| About this task |
Look through the records below and say how many lines include "Esclerose". Give only that number.

| Data to use |

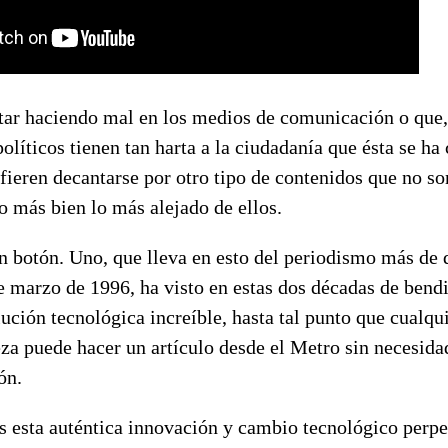
ar haciendo mal en los medios de comunicación o que, t
 políticos tienen tan harta a la ciudadanía que ésta se ha
fieren decantarse por otro tipo de contenidos que no s
o más bien lo más alejado de ellos.
 botón. Uno, que lleva en esto del periodismo más de 
 marzo de 1996, ha visto en estas dos décadas de bendi
ución tecnológica increíble, hasta tal punto que cualqu
za puede hacer un artículo desde el Metro sin necesida
ón.
s esta auténtica innovación y cambio tecnológico perpe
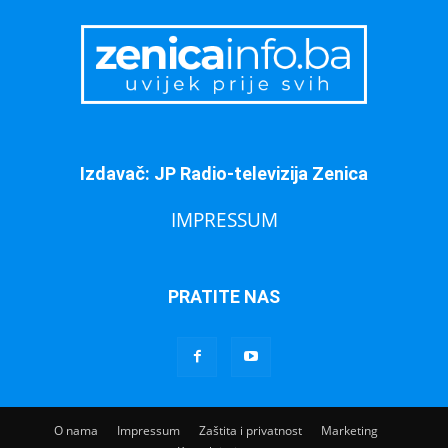
Izdavač: JP Radio-televizija Zenica
IMPRESSUM
PRATITE NAS
O nama
Impressum
Zaštita i privatnost
Marketing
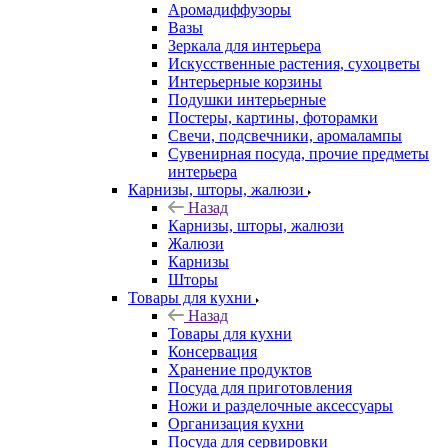
Аромадиффузоры
Вазы
Зеркала для интерьера
Искусственные растения, сухоцветы
Интерьерные корзины
Подушки интерьерные
Постеры, картины, фоторамки
Свечи, подсвечники, аромалампы
Сувенирная посуда, прочие предметы
интерьера
Карнизы, шторы, жалюзи
Назад
Карнизы, шторы, жалюзи
Жалюзи
Карнизы
Шторы
Товары для кухни
Назад
Товары для кухни
Консервация
Хранение продуктов
Посуда для приготовления
Ножи и разделочные аксессуары
Организация кухни
Посуда для сервировки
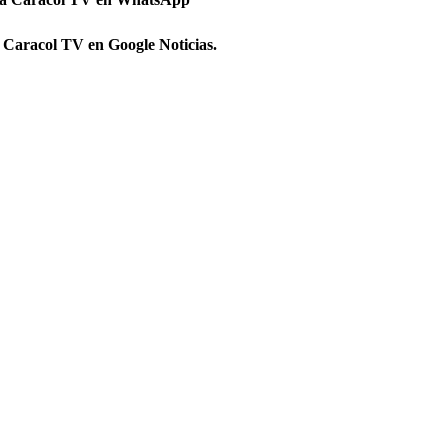
 Caracol TV en Google Noticias.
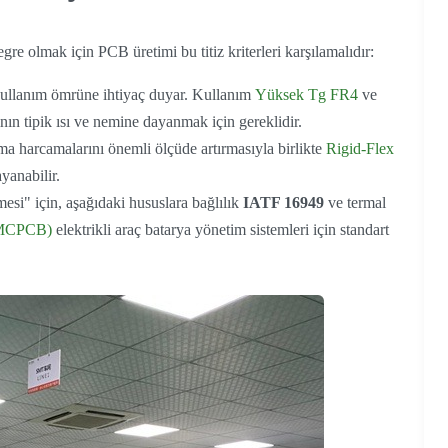
egre olmak için PCB üretimi bu titiz kriterleri karşılamalıdır:
kullanım ömrüne ihtiyaç duyar. Kullanım
Yüksek Tg FR4
ve
nın tipik ısı ve nemine dayanmak için gereklidir.
 harcamalarını önemli ölçüde artırmasıyla birlikte
Rigid-Flex
yanabilir.
si" için, aşağıdaki hususlara bağlılık
IATF 16949
ve termal
 (MCPCB)
elektrikli araç batarya yönetim sistemleri için standart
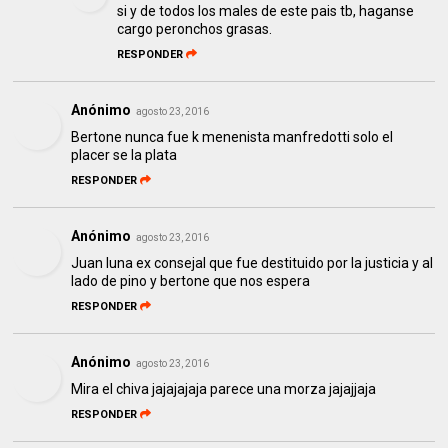
si y de todos los males de este pais tb, haganse
cargo peronchos grasas.
RESPONDER
Anónimo
agosto 23, 2016
Bertone nunca fue k menenista manfredotti solo el
placer se la plata
RESPONDER
Anónimo
agosto 23, 2016
Juan luna ex consejal que fue destituido por la justicia y al
lado de pino y bertone que nos espera
RESPONDER
Anónimo
agosto 23, 2016
Mira el chiva jajajajaja parece una morza jajajjaja
RESPONDER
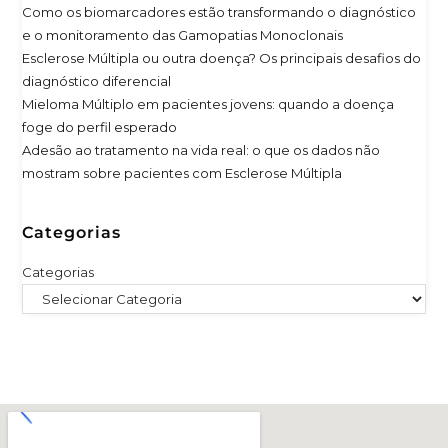
Como os biomarcadores estão transformando o diagnóstico
e o monitoramento das Gamopatias Monoclonais
Esclerose Múltipla ou outra doença? Os principais desafios do
diagnóstico diferencial
Mieloma Múltiplo em pacientes jovens: quando a doença
foge do perfil esperado
Adesão ao tratamento na vida real: o que os dados não
mostram sobre pacientes com Esclerose Múltipla
Categorias
Categorias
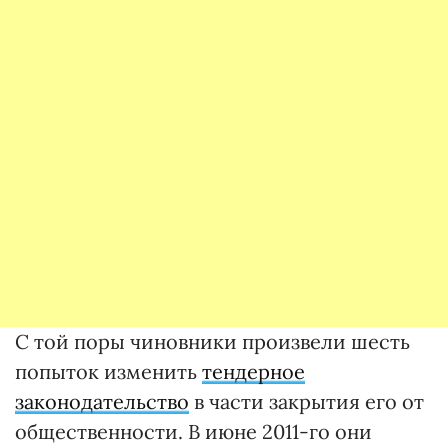
С той поры чиновники произвели шесть
попыток изменить
тендерное
законодательство
в части закрытия его от
общественности. В июне 2011-го они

| Exercise response |
2